● **Document extract**:
□ □ □ □

Matt Hickerson

Diamonds Are Forever – Case Study

Diamonds are an interesting subject because of the vast amount of corruption and centralized authority there is in this space. As many know, De Beers has been settled for upwards of $300 million in response to antitrust and price-fixing schemes. Furthermore, the African natural resource sector is infamous for corruption in providing a small group with strategic and sole access to particular resources (i.e., allowing only one company to operate in a specific area). Because the fixed market nature of this “scandal” was not mentioned in the prompts, I wanted to preface my response with a greater base of assumed knowledge for the reader. 

Hagenbuch aptly points out that marketing is simply “an organizational function and set of processes for creating, communicating, and delivering value to customers and for managing customer relationships in ways that benefit the organization and its stakeholders” (Hagenbuch, pp. 377). Does this definition match what Clapp deems “the deification of dissatisfaction” (Clapp, pp. 366)? I think not. Why would one willingly engage in a transaction in which they were worse off than simply overlooking the choice entirely? The answer is––bar compulsion––they would not. The fact is, people engage in “mutually beneficial” transactions to better their lives (Hagenbuch, pp. 377). What the consumer deems as “betterment” is not up to some central authority, but each individual market actor. Additionally, based on the first question, De Beers is no more “exploiting” the consumer as much as the consumer is “exploiting” the business for their “human insecurity” to seek a profit!

□ □ □ □

● **Tasks to complete**:
A - Rewrite the diamond case study passage that begins at "Matt Hickerson" and ends after "for the reader.", with every "corruption" changed to "graft".
B - Extend the diamond case study with the paragraph that comes next.

● **Record set**:

□ □ □ □

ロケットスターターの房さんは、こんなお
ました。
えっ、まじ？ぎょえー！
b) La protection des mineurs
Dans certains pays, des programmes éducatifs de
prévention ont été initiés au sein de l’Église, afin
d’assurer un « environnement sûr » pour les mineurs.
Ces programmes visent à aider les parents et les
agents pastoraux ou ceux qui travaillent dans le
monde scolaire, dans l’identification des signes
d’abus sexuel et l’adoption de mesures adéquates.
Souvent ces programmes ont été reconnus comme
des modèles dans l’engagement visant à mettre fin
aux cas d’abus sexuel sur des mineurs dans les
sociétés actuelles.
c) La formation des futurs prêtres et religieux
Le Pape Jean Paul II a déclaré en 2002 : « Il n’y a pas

□ □ □ □

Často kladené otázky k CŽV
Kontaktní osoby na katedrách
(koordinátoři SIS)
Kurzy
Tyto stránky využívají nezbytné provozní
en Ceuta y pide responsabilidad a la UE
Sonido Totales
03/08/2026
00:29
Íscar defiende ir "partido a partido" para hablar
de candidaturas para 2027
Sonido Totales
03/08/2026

□ □ □ □

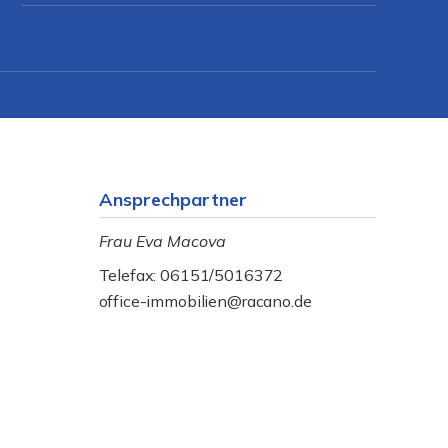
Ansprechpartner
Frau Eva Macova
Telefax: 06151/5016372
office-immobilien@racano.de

□ □ □ □

● **Answers to the exercise**:
A -
Matt Hickerson

Diamonds Are Forever – Case Study

Diamonds are an interesting subject because of the vast amount of graft and centralized authority there is in this space. As many know, De Beers has been settled for upwards of $300 million in response to antitrust and price-fixing schemes. Furthermore, the African natural resource sector is infamous for graft in providing a small group with strategic and sole access to particular resources (i.e., allowing only one company to operate in a specific area). Because the fixed market nature of this “scandal” was not mentioned in the prompts, I wanted to preface my response with a greater base of assumed knowledge for the reader.

B -
In a free market (which the United States is far from), transactions are done voluntarily. I can choose to purchase something, or I can choose to abstain from purchasing for use at a later date. An economy is not built on consumption, but rather on abstinence from buying. Goods are capital-intensive to make and require capital investment (credit) to produce before they can be sold. There is only money to lend when money is saved. Without saved money, there can be no supply of credit for the businessman to buy machinery, materials, and property. Clapp presents a misconception that living in a way in which to not spend “more than $10 a year” is nobler than buying mass-produced products (Clapp, pp. 365). He pictures a farmer who is so self-sufficient, he merely spends $10 a year on the things which he cannot produce. This is contrasted by one who purchases mass-produced products portrayed in a negative light (Clapp, pp. 365). Lew Rockwell Jr., the founder of the Mises Institute, provides a critique of this very argument as seen in his work, In Defense of Consumerism. Rockwell writes: 

This longing for the primitive is nothing but an attempt to cast a pleasing gloss on the inevitable effects of socialist policies. They are telling us to love poverty and hate plenty.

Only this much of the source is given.